Every line below that contains "Record" is to be copied.

> _Extracted entries_:
--
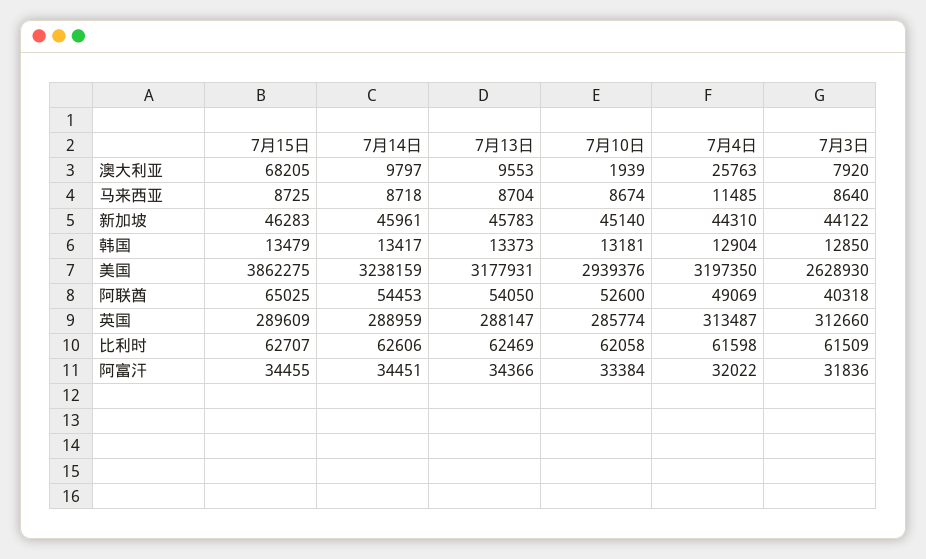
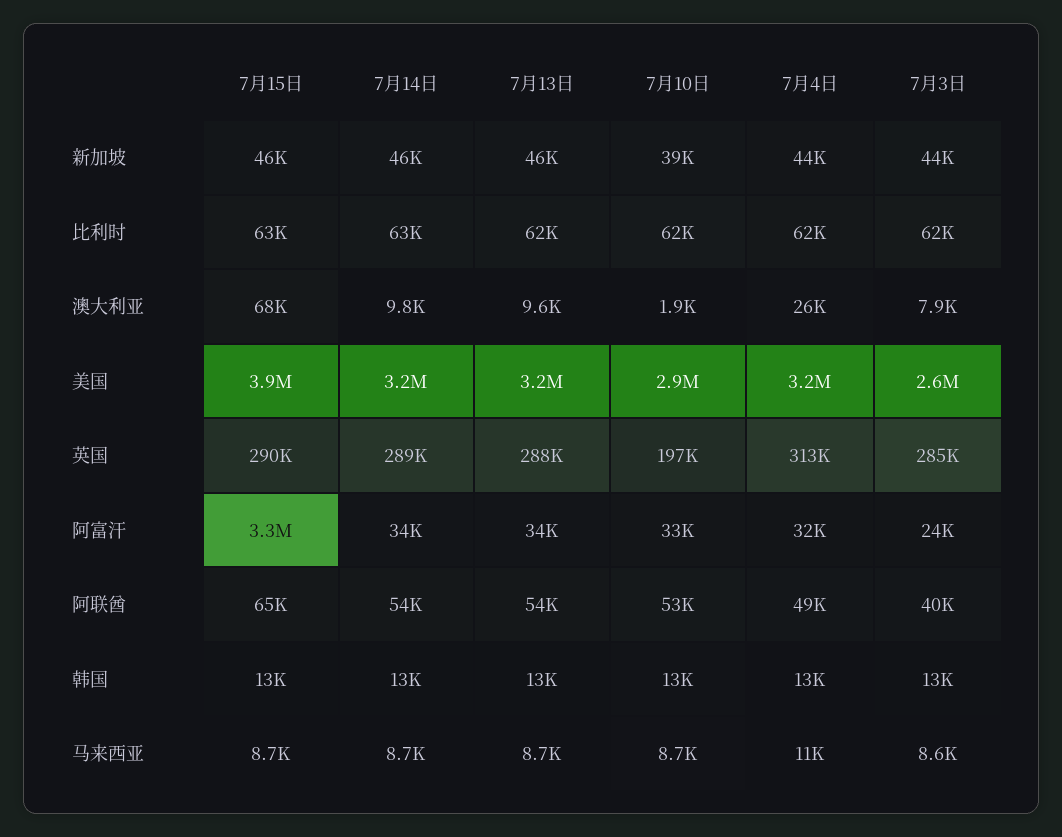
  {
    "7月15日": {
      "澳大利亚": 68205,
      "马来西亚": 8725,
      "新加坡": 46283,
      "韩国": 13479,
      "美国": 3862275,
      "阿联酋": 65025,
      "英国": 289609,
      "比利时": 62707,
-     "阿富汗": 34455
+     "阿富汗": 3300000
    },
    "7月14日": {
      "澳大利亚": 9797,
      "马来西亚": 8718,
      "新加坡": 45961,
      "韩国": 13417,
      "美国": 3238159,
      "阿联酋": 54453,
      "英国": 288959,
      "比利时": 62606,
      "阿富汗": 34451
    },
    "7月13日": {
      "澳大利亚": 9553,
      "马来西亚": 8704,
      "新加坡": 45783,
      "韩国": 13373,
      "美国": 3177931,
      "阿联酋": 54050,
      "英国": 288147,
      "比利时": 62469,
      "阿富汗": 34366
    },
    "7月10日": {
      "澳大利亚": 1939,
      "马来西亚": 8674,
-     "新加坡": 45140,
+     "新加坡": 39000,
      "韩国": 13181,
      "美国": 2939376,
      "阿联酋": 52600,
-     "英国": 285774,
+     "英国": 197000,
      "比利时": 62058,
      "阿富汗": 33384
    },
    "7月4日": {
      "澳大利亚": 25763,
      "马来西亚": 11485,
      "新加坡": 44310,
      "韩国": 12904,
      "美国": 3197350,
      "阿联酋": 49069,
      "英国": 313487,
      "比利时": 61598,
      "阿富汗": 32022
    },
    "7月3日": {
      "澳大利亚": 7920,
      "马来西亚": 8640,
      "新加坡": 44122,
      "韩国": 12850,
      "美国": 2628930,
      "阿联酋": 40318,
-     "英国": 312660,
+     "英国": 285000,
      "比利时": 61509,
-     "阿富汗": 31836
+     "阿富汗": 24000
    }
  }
--
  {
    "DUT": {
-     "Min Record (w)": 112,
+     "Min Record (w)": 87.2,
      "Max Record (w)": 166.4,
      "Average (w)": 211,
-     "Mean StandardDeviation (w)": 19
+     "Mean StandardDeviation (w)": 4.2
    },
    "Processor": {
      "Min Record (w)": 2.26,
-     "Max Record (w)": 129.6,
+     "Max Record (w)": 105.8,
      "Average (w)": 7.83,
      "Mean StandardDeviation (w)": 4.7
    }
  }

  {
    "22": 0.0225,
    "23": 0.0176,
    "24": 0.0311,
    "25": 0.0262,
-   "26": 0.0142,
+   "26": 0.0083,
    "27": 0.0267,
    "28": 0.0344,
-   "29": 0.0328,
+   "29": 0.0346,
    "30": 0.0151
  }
--
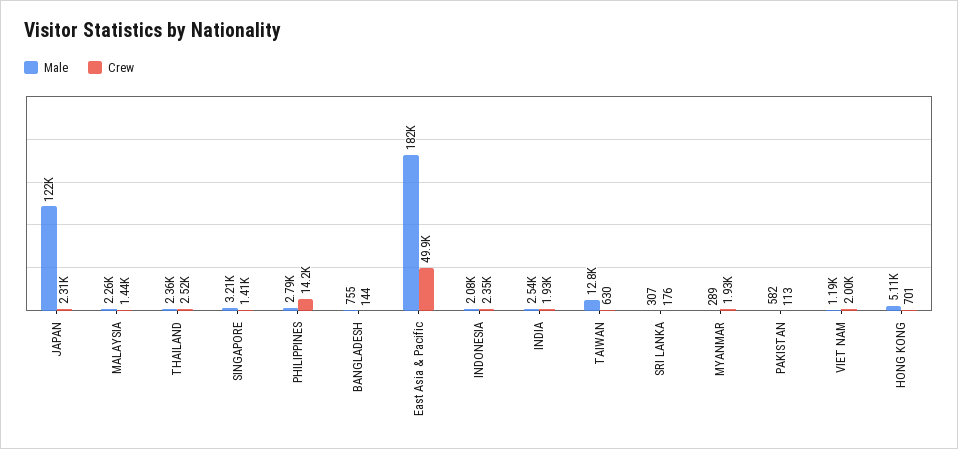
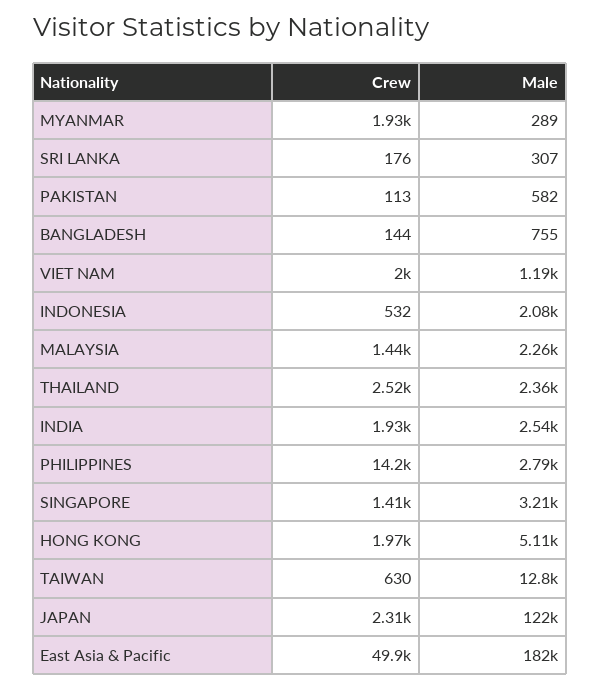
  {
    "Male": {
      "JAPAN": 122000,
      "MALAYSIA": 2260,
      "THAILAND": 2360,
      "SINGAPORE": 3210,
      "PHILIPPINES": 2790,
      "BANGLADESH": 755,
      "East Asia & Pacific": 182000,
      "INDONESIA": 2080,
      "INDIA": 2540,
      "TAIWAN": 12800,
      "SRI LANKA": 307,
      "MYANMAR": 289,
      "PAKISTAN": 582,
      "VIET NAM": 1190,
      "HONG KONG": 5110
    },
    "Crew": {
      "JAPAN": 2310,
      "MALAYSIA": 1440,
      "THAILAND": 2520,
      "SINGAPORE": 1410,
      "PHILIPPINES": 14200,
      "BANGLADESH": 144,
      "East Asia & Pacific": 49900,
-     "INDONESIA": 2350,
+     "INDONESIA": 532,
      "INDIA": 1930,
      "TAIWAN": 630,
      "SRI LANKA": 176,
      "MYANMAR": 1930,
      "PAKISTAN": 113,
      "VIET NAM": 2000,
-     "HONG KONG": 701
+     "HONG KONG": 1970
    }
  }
--
> _Finished task_:
-     "Min Record (w)": 112,
+     "Min Record (w)": 87.2,
      "Max Record (w)": 166.4,
      "Min Record (w)": 2.26,
-     "Max Record (w)": 129.6,
+     "Max Record (w)": 105.8,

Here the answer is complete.